Monday, February 25, 2013

Review: The Twelve Tribes of Hattie by Ayana Mathis

Disappointed is the best way to describe my review of "The Twelve Tribes of Hattie".  There are moments when the author had beautiful prose but the story itself was meaningless.  The only thing to take away from this novel is that despite the fact that this family migrated from the South to the North, to avoid the tumultuous violence, racism and oppression, they continued a life of self loathing and a bitter existence.  

The story does not flow well and never tells the entire story of even one of the characters.  I don't know how the author came up with the title since Hattie only had eleven children.  This story is a mishmash of heartache.
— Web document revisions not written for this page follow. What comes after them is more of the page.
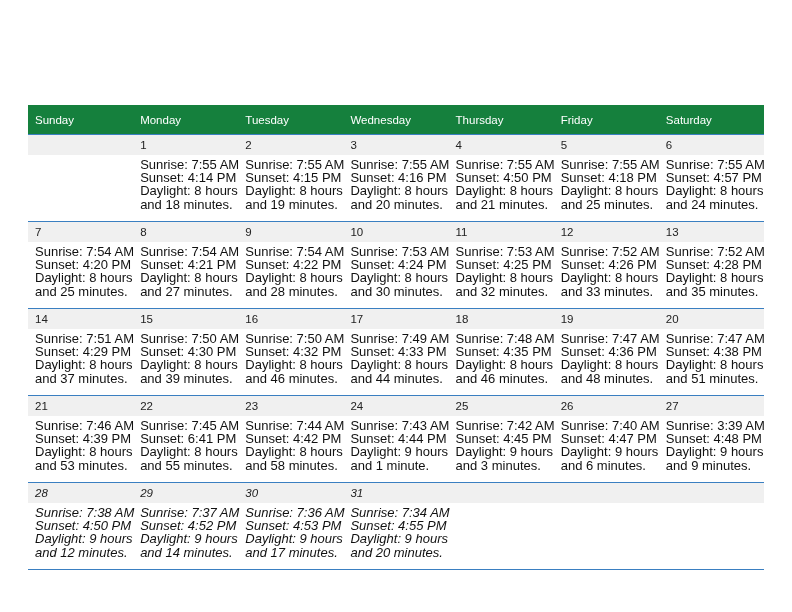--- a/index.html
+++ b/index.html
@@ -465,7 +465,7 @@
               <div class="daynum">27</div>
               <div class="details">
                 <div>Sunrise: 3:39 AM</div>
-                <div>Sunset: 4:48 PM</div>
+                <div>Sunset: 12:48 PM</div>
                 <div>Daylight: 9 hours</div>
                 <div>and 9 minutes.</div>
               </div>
SYNOPSIS by Barnes & Noble
A debut of extraordinary distinction: Ayana Mathis tells the story of the children of the Great Migration through the trials of one unforgettable family.
In 1923, fifteen-year-old Hattie Shepherd flees Georgia and settles in Philadelphia, hoping for a chance at a better life. Instead, she marries a man who will bring her nothing but disappointment and watches helplessly as her firstborn twins succumb to an illness a few pennies could have prevented.  Hattie gives birth to nine more children whom she raises with grit and mettle and not an ounce of the tenderness they crave.  She vows to prepare them for the calamitous difficulty they are sure to face in their later lives, to meet a world that will not love them, a world that will not be kind. Captured here in twelve luminous narrative threads, their lives tell the story of a mother’s monumental courage and the journey of a nation. 
Beautiful and devastating, Ayana Mathis’s The Twelve Tribes of Hattie is wondrous from first to last—glorious, harrowing, unexpectedly uplifting, and blazing with life. An emotionally transfixing novel, a searing portrait of striving in the face of insurmountable adversity, an indelible encounter with the resilience of the human spirit and the driving force of the American dream.